Nutrition for Breastfeeding Moms

with Vearle Avni, IBCLC Lactation Consultant & Midwife

Dr Jack Newman, Paediatrician and the world’s much loved breastfeeding guru says …”Breastfeeding is a relationship over and above a feeding method. Breastfeeding should never be expendable. Only under extraordinary circumstances should breastfeeding be interrupted. It is too important to the physical and mental health of the child and the mother for them to give it up the way one might give up ice cream.”

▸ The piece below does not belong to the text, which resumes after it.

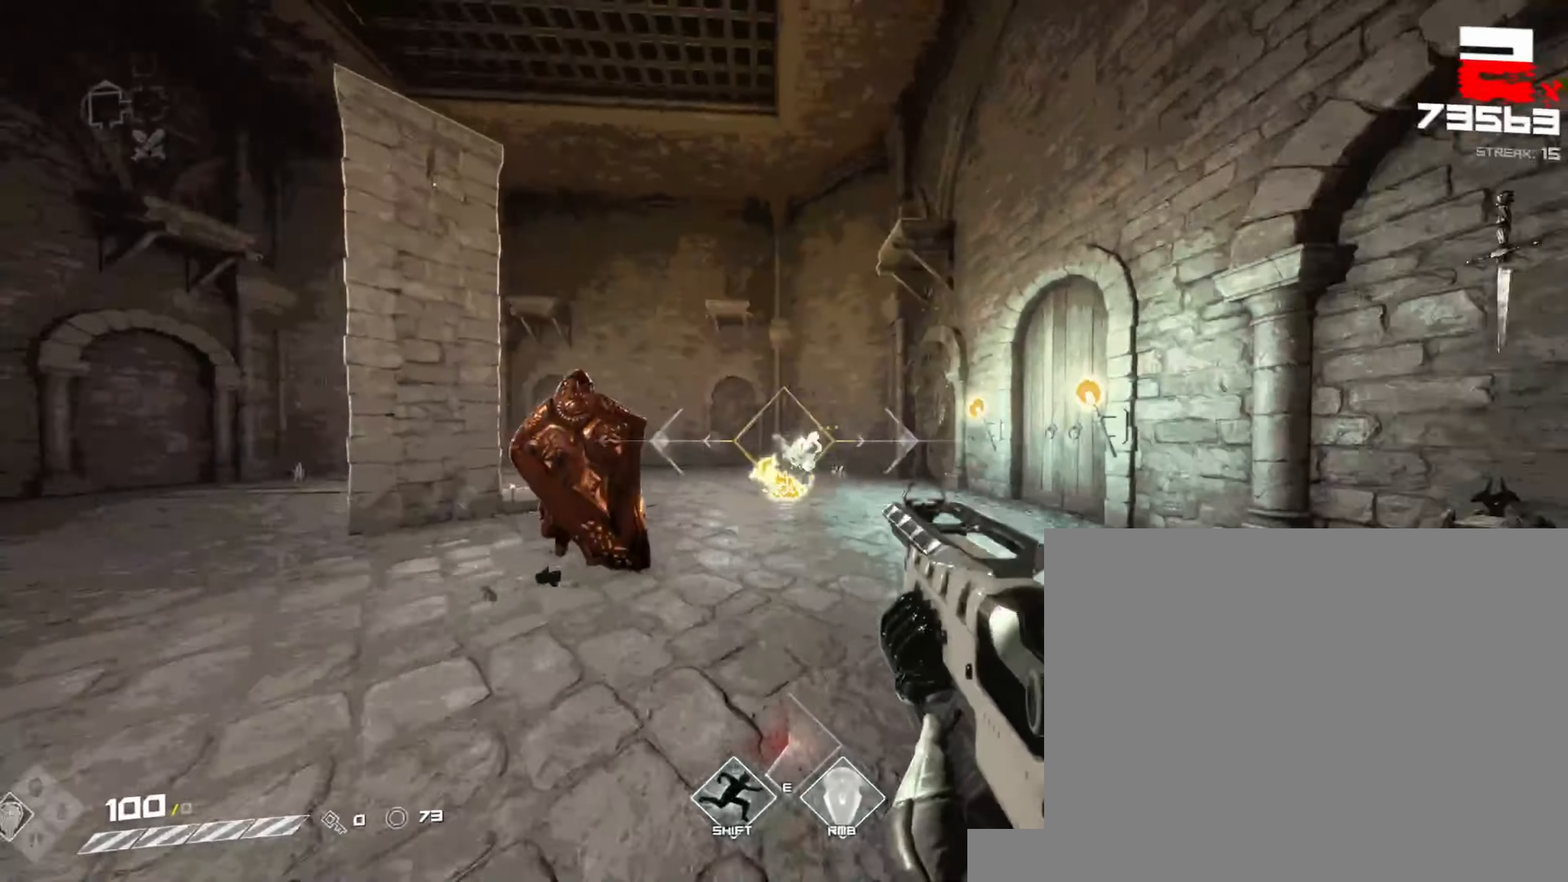
{"keys": ["a"], "mouse": ["right"], "events": [[117, "mouse_left", "down"], [250, "mouse_left", "up"], [367, "s", "up"], [483, "mouse_right", "down"]]}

So considering what is healthy for moms, breastfeeding has many immediate and longterm benefits for mom’s health too, such as helping prevent postpartum hemorrhage and help the uterus remain contracted after delivery promoting uterus involution. Breastfeeding lowers your risk of breast cancer, ovarian cancer and osteporosis, while helping you lose weight gained during pregnancy. Breastfeeding provides positive psychological benefits too for both you and your baby. So let’s look at the nutritional requirements for breastfeeding moms to successfully breastfeed and enjoy this peace of mind.

You’re overwhelmed with joy and yes, elated exhaustion too after the birth of your baby. That tiredness that seeps deep into your bones is indescribable, only understood by another mama. It’s important that you keep yourself well nourished so that you can recoup your strength but also to assist your body in producing adequate milk. Unfortunately certain birth practices and some medical conditions can delay milk arriving. If you experience this please speak to a Lactation Consultant. Although a woman’s body will nearly always produce enough milk to feed her baby, being adequately nourished does improve the quality of milk as well as help your energy levels.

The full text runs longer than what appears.